TryHackMe Bookstore Writeup
A Beginner level box with basic web enumeration and REST API Fuzzing
Table of contents
Start
After starting the victim machine I started my Parrot VM on VirtualBox connected via OpenVPN to the tryhackme network and checked if I was really connected. With a Ping, I ensured that it was visible and the connection was established.
Enumeration
First I started with nmap [victim machine IP]
It shows a possible AIP on port 5000, A second nmap run nmap -sC -sV [victim machine IP]
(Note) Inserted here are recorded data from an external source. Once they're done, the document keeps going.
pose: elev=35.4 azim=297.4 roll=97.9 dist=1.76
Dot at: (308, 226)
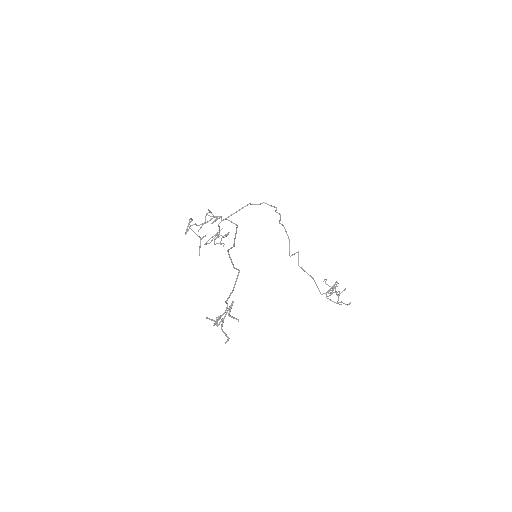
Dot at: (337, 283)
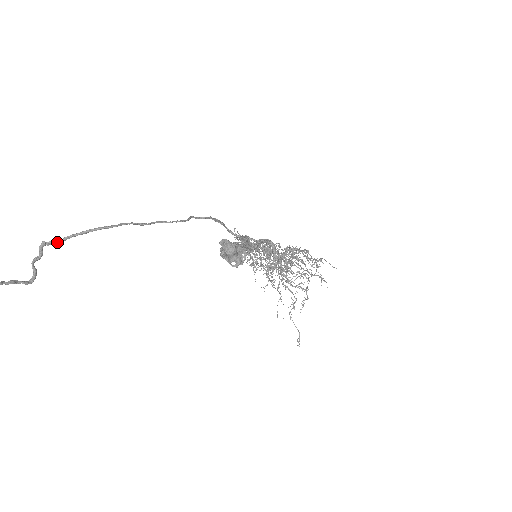
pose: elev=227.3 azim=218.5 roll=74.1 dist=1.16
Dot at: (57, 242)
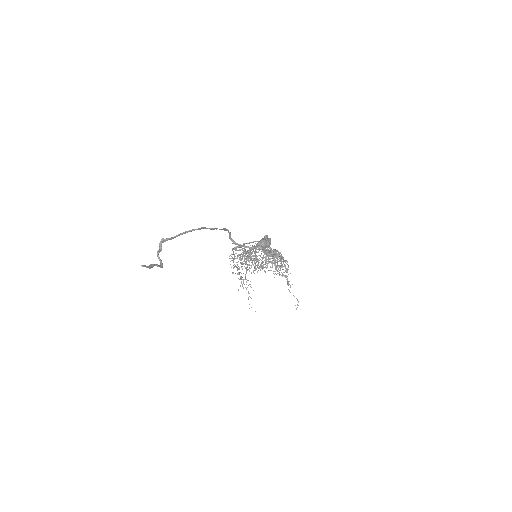
Dot at: (171, 239)
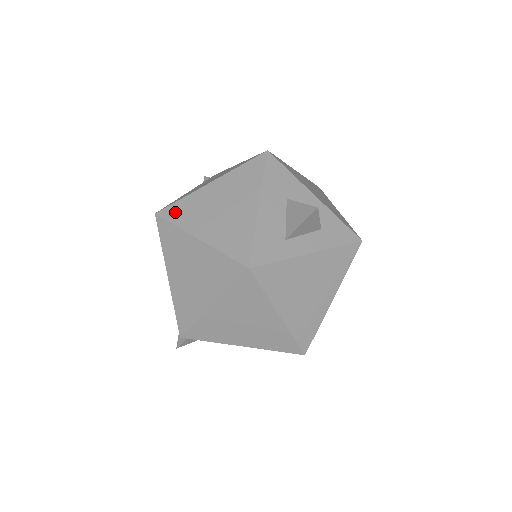
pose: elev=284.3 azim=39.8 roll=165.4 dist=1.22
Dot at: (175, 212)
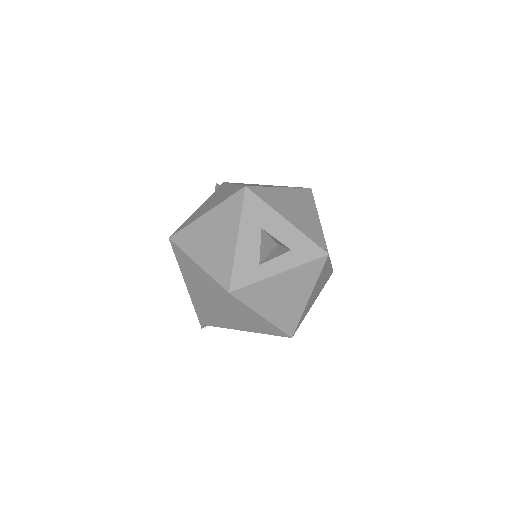
Dot at: (182, 238)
gives a lot more detail. I was curious when I saw Werkzeug on port 5000. It seems some sort of a debugger was involved with a Patreon Hack in 2015. But first I tried every button and function on http://[victim machine IP]/ with no results, everything is basically a dummy. I searched with Gobbuster for interesting sub-directories but had no luck. A quick
gobuster dir -u http://[victim machine IP] -w /usr/share/wordlists/dirbuster/directory-list-2.3-medium.txt
shows nothing interesting. I checked http://[victim machine IP]:5000, and it reveals the used API called Foxy API. I Google searched the documentation of the API, but there wasn't anything helpful here. There was some kind of exploit with this API but I haven't tried that. Then I did another gobuster scan, this time on [victim machine IP]:5000.
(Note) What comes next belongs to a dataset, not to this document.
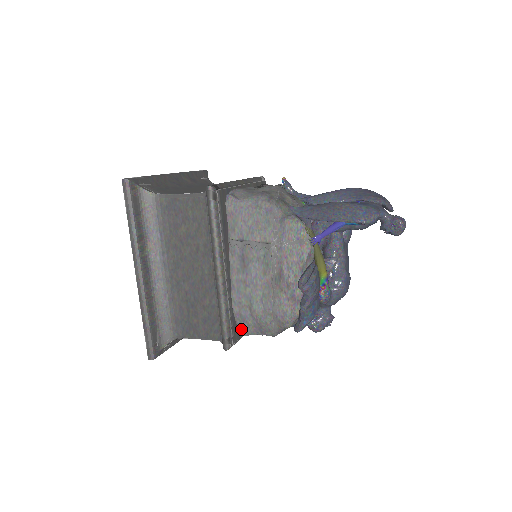
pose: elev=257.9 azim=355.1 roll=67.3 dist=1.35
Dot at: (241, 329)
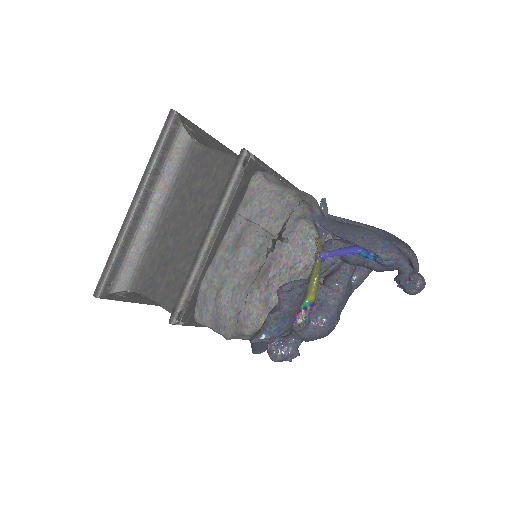
Dot at: (198, 312)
gobuster dir -u http://[victim machine IP]:5000 -w /usr/share/wordlists/dirbuster/directory-list-2.3-medium.txt
The scan gave me with /api and /console two interesting sub-directories which I check out immediately. http://[victim machine IP]:5000/api/ gave me some Documentation, a nice find to play around with. http://[victim machine IP]:5000/console/ on the other hand gave me, what seems like a Python console in the browser. Unfortunately, the console is locked with a PIN code.
Gaining initial foothold
I tried to play around with the findings on the API Documentation page. But again had no luck. I tried wfuzz on the API's but it showed nothing new. While playing around I noticed /api/v2/ in the URl's and I wondered if v2 = version 2 and if so, some rest of version 1 still exists somewhere. So I kept fuzzing around until I had success with
wfuzz -u http://[vicitim machine IP]:5000/api/v1/resources/books?FUZZ=1 -w /usr/share/wordlists/dirbuster/directory-list-2.3-medium.txt --hc 404
which gave me a new parameter that I could try out. Maybe LFI (Local File Inclusion) is working, so I tried to get the bash history http://[victim machine IP]:5000/api/v1/resources/books?show=.bash_history which actually worked and gave me the needed pin for the console.
After I inserted the pin I had access to a Python console to play with. A reversed shell would be much appreciated now. I set up a Netcat listener on port 1234 on my attack machine and started Googling for a Python reversed shell. I found a a nice manual here: Python_Shell And was granted a shell as sid. With ls
I found the first flag in user.txt
Becoming Root
The other files where mostly uninteresting except for the try-harder. Trying ./try-harder
gave me a prompt to insert the magic number which I didn't have, so I guess I have to try harder... I kept searching for clues what the magic number might be, but there were none. Then I opened a simple Python server on the victim machine and wget it to my attack machine. I knew that with Ghidra you can reverse engineer Software. I didn't have any experience with Ghidra or reverse engineering. As many times, YouTube for the rescue. This Ghidra_Tutorial gave me enough information to reverse engineer the try-harder script. The magic number is the result of three XOR'd HEX numbers found in the code. Running the try-harder script again on the victim machine and inserting the magic number granted me root. in /root/root.txt I found the root and final flag.